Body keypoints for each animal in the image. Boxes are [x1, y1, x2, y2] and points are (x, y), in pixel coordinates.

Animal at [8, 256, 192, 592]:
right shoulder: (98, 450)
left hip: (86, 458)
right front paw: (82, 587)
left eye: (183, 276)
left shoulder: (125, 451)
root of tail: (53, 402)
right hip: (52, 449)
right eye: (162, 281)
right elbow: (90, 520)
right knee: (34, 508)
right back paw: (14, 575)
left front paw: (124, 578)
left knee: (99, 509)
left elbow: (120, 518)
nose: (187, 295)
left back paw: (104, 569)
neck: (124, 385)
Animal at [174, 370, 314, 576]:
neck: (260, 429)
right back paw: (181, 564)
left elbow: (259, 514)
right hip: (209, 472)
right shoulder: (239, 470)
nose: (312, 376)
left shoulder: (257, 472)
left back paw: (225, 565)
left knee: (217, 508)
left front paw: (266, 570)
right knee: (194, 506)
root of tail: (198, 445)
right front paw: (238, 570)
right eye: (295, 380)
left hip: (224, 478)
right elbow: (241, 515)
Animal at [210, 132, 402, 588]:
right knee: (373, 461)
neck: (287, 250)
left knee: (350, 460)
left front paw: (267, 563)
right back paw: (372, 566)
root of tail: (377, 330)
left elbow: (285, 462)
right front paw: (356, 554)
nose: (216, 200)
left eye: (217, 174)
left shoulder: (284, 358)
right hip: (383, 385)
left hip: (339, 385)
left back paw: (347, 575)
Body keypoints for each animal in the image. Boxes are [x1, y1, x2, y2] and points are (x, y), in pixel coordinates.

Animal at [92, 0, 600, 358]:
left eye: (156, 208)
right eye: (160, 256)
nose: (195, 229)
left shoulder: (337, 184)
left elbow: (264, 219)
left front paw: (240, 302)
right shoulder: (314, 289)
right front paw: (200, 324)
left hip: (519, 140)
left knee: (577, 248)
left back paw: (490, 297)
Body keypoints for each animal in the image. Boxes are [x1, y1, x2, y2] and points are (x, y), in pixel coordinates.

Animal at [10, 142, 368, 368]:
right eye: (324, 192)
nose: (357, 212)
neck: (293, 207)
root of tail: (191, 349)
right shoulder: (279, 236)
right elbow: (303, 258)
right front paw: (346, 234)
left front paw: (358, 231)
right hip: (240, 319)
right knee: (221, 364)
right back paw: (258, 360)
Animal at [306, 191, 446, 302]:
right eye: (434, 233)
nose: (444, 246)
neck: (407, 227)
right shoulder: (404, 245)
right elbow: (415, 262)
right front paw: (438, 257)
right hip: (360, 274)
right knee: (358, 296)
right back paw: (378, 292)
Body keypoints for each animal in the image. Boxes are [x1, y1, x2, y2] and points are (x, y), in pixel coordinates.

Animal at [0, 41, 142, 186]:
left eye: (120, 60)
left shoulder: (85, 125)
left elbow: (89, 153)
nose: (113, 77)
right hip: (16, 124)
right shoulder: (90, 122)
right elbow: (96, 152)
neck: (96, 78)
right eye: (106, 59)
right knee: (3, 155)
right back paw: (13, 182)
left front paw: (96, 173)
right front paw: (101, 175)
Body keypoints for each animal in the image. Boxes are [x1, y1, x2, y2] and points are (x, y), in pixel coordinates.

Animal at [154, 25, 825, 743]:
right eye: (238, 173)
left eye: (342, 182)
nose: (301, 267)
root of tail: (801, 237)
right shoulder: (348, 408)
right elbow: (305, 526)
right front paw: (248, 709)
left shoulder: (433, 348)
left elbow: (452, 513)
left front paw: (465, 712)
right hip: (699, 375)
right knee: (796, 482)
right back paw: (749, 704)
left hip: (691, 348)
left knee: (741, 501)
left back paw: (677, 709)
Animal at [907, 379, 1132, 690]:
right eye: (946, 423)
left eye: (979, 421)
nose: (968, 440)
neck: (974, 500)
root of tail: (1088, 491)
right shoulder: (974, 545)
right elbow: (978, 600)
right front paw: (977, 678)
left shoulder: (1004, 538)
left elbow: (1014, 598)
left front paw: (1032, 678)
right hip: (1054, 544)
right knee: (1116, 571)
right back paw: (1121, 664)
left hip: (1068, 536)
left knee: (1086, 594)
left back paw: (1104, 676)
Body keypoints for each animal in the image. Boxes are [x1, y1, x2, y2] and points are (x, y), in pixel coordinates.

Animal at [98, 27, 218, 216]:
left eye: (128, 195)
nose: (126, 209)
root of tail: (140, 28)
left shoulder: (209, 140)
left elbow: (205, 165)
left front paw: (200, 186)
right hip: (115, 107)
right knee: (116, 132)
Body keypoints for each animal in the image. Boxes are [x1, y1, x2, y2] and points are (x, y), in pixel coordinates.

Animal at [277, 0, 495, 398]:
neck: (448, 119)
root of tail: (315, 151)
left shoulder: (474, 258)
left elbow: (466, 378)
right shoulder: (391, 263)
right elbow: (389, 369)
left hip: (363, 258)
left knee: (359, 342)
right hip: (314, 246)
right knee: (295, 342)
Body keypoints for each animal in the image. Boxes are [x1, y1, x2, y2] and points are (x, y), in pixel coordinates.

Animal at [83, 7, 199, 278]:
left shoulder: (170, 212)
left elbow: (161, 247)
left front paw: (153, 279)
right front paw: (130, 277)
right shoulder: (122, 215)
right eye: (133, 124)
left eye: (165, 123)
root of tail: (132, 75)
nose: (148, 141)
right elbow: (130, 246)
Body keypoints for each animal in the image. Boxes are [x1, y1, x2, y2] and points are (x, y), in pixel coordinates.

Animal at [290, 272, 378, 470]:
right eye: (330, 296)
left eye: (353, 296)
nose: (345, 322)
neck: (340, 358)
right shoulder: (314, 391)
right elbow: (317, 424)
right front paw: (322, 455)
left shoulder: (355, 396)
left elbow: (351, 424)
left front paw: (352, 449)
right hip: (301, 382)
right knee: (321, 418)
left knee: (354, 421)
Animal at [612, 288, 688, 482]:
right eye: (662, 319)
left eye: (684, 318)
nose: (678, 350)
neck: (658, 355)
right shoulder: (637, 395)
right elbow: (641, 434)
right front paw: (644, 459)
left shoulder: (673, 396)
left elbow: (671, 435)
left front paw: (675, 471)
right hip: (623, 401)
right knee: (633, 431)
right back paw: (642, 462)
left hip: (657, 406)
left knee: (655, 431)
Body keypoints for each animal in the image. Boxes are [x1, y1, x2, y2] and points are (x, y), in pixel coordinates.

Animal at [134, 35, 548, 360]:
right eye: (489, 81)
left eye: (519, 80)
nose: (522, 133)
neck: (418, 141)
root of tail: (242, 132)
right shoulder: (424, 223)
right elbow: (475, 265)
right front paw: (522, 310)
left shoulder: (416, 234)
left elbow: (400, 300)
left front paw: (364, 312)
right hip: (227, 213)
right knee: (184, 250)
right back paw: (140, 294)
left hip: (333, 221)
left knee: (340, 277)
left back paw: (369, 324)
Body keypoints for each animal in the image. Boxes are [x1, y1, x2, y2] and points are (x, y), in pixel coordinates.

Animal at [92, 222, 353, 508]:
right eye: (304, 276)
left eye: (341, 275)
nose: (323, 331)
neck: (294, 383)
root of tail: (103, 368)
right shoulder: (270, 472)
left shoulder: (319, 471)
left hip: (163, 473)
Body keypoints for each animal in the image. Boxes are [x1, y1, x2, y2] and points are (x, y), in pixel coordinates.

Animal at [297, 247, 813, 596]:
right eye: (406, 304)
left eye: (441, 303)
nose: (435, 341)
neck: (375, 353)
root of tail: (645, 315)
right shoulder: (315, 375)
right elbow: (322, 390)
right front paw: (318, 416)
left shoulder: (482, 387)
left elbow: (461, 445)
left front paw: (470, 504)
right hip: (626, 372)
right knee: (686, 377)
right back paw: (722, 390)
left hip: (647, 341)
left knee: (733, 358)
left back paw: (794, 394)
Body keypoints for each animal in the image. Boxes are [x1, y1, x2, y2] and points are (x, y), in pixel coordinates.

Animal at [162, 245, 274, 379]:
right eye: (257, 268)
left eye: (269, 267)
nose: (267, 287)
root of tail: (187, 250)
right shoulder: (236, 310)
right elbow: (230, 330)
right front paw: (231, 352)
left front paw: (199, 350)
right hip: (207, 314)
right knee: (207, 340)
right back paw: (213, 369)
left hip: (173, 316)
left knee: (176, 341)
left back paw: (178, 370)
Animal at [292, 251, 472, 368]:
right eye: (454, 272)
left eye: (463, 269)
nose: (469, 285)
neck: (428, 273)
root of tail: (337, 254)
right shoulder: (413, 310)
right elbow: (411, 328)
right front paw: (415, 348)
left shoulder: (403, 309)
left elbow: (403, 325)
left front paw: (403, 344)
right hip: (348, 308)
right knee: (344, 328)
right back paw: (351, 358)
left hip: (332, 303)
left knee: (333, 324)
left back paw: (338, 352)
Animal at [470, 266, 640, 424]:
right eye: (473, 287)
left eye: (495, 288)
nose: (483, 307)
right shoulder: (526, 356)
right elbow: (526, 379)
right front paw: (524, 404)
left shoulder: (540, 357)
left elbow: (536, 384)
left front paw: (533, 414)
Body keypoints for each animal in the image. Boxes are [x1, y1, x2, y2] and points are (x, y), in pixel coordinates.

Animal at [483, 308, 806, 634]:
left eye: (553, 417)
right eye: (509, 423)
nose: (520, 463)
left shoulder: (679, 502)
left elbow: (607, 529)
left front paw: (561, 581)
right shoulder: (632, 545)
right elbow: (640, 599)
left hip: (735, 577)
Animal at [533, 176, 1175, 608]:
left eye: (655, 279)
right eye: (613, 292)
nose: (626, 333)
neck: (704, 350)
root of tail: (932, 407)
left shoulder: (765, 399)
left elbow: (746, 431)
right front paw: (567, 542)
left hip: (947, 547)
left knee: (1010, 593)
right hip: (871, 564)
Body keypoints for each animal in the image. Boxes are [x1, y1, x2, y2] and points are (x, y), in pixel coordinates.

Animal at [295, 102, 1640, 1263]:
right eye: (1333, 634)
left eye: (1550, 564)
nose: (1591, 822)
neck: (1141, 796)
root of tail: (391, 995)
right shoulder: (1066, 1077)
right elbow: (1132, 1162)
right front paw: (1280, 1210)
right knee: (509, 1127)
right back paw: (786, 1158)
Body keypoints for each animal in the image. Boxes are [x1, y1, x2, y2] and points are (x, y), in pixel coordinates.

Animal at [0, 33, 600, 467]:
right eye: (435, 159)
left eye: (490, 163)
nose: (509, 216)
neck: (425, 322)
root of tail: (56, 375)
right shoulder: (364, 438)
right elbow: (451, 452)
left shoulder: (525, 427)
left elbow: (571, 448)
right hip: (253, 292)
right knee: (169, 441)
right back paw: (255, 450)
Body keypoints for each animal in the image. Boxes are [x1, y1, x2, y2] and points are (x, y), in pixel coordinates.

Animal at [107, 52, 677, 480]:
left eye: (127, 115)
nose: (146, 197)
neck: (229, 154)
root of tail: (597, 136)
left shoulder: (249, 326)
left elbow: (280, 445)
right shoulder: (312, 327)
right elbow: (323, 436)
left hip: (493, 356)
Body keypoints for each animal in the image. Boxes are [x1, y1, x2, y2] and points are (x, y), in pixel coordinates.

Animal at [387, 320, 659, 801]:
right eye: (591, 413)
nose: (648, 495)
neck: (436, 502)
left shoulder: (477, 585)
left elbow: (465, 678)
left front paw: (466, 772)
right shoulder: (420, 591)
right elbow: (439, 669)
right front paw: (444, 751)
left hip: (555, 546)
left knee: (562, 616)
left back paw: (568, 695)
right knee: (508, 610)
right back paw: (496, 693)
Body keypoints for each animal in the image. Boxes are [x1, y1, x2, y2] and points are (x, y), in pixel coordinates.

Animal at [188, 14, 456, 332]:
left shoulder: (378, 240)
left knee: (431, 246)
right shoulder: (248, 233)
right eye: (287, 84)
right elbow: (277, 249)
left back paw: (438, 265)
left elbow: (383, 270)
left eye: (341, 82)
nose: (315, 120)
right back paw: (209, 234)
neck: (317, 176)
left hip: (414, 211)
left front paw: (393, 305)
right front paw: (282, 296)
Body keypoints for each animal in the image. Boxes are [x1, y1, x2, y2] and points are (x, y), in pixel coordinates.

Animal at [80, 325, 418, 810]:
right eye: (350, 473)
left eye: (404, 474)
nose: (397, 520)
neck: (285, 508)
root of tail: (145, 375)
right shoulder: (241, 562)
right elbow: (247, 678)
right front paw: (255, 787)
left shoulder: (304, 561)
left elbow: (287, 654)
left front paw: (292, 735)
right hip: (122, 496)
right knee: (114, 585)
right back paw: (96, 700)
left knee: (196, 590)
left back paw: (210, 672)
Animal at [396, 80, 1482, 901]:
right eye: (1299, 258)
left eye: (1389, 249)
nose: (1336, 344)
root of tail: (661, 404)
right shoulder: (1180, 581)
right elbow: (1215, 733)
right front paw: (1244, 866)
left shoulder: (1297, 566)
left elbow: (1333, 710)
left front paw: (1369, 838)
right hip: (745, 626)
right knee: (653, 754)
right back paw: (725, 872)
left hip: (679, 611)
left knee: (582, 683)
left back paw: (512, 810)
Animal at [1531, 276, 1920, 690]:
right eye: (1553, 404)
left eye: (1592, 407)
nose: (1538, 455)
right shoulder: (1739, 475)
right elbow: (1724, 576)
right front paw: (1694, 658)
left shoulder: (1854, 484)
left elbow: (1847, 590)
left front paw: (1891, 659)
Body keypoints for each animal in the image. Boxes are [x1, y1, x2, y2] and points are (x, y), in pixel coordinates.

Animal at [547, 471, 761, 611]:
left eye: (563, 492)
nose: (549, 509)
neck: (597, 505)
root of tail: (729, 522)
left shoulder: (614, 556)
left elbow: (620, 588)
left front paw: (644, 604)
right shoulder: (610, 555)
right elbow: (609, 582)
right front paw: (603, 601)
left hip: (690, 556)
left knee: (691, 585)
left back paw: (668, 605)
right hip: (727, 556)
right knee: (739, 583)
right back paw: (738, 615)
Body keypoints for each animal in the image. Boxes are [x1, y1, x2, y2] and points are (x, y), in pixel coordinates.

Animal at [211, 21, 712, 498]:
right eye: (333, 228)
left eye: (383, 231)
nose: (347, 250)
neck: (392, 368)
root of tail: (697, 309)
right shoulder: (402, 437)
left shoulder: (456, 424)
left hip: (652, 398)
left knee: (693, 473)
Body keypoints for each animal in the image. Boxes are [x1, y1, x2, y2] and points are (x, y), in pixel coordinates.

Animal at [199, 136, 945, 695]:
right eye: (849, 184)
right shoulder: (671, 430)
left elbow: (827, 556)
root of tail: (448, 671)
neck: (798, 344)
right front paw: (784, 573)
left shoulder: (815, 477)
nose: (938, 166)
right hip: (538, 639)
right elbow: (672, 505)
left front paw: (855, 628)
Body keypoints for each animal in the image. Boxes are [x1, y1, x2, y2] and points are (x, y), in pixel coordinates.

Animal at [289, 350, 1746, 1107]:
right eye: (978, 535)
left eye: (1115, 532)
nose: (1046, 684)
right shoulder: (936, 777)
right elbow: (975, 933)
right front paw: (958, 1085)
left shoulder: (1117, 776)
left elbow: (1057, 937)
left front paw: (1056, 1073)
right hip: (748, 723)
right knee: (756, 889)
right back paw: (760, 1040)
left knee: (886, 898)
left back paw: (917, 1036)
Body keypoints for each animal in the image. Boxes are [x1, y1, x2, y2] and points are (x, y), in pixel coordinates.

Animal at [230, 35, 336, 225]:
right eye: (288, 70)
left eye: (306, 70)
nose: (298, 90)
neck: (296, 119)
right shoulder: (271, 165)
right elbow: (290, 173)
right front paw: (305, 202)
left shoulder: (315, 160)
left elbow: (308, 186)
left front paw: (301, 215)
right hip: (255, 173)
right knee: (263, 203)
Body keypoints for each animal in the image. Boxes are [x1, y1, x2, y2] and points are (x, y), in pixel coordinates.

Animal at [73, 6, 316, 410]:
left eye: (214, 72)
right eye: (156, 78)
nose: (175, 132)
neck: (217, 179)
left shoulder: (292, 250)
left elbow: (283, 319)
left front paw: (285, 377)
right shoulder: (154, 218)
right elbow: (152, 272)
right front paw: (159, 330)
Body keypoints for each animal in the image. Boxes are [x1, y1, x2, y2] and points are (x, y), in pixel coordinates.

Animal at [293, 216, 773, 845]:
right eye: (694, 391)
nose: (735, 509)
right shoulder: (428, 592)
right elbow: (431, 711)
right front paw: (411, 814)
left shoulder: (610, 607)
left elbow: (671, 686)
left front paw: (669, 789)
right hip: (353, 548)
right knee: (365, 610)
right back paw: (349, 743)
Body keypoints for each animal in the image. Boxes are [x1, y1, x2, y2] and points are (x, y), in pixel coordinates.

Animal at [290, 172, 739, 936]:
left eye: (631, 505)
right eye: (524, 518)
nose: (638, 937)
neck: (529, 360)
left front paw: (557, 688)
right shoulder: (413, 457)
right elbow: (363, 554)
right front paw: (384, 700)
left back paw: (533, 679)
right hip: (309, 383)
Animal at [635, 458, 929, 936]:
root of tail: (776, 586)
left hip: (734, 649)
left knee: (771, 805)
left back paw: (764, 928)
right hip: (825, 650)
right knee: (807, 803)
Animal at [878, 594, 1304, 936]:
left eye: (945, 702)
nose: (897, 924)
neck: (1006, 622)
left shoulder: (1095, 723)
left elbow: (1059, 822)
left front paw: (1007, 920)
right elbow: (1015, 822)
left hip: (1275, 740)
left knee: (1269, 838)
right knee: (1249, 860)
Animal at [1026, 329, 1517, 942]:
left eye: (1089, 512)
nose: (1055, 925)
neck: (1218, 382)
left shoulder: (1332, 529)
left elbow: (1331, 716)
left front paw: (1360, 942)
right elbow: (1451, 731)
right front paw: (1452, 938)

▸ TASK DESCRIPTION
From the listing above, repeat exactly the lines starting at the line that includes "nose: (735, 509)" and ending at the line that includes "right back paw: (349, 743)", with nothing outside that span.

▸ TASK ANSWER
nose: (735, 509)
right shoulder: (428, 592)
right elbow: (431, 711)
right front paw: (411, 814)
left shoulder: (610, 607)
left elbow: (671, 686)
left front paw: (669, 789)
right hip: (353, 548)
right knee: (365, 610)
right back paw: (349, 743)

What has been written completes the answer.